[The task]:
Stop after the line containing "left shoulder: (450, 289)": print each line exactly from the first line of the listing up to that point.

────────────────

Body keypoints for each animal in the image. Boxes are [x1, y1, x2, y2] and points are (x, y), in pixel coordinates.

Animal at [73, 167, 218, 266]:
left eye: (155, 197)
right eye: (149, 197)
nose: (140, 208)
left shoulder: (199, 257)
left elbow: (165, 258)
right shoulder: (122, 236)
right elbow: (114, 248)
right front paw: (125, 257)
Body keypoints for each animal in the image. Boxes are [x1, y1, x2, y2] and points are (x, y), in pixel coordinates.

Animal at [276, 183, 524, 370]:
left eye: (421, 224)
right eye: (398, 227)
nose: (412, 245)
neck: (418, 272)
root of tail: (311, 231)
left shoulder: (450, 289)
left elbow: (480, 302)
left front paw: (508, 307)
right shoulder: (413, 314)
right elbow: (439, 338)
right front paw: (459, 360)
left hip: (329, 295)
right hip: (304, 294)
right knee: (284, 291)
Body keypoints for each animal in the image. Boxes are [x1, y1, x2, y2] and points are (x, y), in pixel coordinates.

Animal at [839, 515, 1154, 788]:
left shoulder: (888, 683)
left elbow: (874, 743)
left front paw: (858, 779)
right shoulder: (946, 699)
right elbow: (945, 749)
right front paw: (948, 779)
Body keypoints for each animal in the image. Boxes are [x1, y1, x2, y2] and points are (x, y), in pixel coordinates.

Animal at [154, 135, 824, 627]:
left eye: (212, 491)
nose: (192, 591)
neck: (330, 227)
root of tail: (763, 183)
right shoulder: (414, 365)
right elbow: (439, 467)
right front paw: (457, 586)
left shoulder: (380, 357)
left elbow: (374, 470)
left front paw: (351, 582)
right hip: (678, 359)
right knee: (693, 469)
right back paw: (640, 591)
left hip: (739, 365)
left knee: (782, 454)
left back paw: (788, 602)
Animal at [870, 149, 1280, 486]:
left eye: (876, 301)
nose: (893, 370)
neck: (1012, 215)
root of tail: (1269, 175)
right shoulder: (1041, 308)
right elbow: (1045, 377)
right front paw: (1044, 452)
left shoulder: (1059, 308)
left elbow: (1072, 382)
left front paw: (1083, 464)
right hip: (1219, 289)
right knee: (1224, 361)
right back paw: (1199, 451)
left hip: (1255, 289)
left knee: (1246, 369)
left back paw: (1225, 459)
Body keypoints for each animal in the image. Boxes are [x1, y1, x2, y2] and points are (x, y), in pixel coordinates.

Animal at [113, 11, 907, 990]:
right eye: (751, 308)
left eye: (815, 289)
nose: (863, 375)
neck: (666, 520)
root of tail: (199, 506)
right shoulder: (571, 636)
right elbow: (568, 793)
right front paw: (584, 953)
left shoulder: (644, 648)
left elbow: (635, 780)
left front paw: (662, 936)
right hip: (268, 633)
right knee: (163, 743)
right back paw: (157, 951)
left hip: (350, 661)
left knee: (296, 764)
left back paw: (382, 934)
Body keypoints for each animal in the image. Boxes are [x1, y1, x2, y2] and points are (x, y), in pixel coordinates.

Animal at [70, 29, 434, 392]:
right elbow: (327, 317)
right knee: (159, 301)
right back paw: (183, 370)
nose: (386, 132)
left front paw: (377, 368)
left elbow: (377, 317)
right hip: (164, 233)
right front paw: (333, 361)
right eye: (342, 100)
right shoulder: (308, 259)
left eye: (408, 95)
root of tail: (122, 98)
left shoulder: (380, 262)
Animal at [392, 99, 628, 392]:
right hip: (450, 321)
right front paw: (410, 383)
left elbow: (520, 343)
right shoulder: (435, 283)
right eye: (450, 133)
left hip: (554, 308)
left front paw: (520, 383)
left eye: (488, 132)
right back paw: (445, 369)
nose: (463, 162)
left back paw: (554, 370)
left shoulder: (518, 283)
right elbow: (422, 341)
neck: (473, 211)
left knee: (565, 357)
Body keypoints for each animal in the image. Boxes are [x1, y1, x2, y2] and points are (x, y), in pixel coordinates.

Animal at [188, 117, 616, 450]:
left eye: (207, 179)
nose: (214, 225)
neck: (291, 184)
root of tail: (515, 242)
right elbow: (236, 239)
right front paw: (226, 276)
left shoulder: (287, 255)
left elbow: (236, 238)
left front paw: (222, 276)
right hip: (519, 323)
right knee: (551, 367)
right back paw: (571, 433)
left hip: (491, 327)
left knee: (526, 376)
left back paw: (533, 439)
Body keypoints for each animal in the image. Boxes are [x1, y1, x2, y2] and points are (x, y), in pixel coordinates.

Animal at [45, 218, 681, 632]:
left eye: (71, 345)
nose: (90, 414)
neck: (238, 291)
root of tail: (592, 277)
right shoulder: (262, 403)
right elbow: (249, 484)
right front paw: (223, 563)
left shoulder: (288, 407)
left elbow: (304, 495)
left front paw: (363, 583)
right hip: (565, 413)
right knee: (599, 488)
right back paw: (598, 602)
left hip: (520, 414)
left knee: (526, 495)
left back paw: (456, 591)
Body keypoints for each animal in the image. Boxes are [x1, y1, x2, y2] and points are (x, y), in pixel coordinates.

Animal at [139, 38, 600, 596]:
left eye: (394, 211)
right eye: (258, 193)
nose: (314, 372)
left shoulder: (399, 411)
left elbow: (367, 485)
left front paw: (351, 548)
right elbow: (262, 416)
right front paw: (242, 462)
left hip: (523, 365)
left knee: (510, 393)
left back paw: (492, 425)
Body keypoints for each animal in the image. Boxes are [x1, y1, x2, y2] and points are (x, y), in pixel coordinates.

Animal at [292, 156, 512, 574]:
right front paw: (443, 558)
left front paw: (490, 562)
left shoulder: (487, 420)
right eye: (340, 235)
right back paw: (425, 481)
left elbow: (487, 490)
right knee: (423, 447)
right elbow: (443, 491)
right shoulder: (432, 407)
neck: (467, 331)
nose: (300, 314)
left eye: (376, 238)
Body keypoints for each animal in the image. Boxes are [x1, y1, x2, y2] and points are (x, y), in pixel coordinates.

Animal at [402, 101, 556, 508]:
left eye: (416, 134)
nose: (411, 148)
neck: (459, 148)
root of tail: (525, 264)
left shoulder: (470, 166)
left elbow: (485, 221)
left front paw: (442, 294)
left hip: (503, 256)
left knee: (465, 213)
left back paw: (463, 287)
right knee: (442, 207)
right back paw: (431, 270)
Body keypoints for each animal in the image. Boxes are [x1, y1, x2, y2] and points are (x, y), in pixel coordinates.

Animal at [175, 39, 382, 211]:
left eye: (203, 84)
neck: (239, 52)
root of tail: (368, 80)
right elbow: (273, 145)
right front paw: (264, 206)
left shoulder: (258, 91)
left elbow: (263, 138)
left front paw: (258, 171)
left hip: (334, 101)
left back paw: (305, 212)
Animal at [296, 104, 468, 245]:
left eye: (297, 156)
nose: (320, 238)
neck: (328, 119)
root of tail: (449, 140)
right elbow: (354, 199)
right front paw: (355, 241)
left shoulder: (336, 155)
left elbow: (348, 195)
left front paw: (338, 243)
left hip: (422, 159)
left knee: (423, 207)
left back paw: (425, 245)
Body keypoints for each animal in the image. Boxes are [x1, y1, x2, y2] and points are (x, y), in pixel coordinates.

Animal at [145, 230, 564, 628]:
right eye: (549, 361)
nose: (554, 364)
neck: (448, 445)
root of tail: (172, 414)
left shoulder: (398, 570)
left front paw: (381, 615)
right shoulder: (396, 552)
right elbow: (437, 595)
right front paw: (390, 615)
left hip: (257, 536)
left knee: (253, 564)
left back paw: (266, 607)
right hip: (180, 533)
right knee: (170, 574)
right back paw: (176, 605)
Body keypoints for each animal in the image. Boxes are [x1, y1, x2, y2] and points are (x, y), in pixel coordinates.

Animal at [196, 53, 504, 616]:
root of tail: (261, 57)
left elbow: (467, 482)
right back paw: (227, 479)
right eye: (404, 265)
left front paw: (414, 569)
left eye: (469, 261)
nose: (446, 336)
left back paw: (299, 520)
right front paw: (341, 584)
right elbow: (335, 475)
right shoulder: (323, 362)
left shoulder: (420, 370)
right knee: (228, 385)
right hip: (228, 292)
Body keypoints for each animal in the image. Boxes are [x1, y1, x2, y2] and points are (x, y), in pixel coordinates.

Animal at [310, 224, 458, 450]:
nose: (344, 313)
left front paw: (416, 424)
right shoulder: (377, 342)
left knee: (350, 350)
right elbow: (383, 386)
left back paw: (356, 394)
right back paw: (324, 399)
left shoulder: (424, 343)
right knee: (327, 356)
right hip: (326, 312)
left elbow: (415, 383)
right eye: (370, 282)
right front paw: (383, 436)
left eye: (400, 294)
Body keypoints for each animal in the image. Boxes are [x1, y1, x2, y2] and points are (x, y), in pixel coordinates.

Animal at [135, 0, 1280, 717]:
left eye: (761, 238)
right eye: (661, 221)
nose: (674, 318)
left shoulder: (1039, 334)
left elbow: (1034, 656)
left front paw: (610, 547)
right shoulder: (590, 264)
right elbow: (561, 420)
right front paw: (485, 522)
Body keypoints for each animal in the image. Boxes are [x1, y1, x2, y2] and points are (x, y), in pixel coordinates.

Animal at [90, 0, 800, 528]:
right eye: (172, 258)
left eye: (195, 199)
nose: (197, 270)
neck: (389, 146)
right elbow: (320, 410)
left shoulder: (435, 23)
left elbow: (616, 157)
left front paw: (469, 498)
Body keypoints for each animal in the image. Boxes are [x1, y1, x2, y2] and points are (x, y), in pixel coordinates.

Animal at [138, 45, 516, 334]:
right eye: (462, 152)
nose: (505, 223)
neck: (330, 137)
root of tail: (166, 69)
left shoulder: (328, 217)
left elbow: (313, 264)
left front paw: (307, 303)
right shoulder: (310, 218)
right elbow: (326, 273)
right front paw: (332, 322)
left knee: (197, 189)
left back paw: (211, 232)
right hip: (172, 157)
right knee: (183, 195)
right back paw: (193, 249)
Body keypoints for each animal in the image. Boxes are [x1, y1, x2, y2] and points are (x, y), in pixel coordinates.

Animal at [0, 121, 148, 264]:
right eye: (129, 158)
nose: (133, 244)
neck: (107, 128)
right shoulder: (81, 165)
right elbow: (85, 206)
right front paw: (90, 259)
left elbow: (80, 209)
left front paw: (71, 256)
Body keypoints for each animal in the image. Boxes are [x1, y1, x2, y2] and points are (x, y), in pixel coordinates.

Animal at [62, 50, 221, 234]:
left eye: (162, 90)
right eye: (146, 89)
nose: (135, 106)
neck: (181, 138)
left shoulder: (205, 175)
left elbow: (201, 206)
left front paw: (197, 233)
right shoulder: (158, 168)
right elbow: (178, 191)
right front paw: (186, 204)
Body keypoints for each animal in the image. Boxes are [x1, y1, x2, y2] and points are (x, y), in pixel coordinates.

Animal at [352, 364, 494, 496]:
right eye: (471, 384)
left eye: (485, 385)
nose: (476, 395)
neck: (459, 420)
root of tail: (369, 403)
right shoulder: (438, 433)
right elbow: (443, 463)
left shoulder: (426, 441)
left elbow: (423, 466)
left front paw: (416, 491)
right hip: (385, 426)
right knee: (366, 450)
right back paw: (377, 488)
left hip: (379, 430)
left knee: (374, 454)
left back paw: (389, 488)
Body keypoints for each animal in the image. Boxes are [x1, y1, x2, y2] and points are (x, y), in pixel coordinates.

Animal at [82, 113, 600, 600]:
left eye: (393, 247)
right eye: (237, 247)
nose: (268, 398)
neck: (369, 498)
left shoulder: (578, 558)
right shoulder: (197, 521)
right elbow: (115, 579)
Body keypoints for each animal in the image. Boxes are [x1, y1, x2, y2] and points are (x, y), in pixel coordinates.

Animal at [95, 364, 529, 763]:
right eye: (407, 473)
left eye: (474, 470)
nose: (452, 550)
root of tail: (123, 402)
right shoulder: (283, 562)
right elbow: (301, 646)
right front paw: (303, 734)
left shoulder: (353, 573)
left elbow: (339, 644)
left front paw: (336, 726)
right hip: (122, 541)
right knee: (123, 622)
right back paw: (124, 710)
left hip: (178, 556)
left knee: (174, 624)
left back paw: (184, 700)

────────────────

[Answer space]:
Body keypoints for each animal in the image. Boxes are [x1, y1, x2, y2] and points are (x, y), in pixel coordinates.

Animal at [73, 167, 218, 266]:
left eye: (155, 197)
right eye: (149, 197)
nose: (140, 208)
left shoulder: (199, 257)
left elbow: (165, 258)
right shoulder: (122, 236)
right elbow: (114, 248)
right front paw: (125, 257)
Body keypoints for each animal in the image. Boxes are [x1, y1, x2, y2] and points are (x, y), in pixel coordinates.

Animal at [276, 183, 524, 370]:
left eye: (421, 224)
right eye: (398, 227)
nose: (412, 245)
neck: (418, 272)
root of tail: (311, 231)
left shoulder: (450, 289)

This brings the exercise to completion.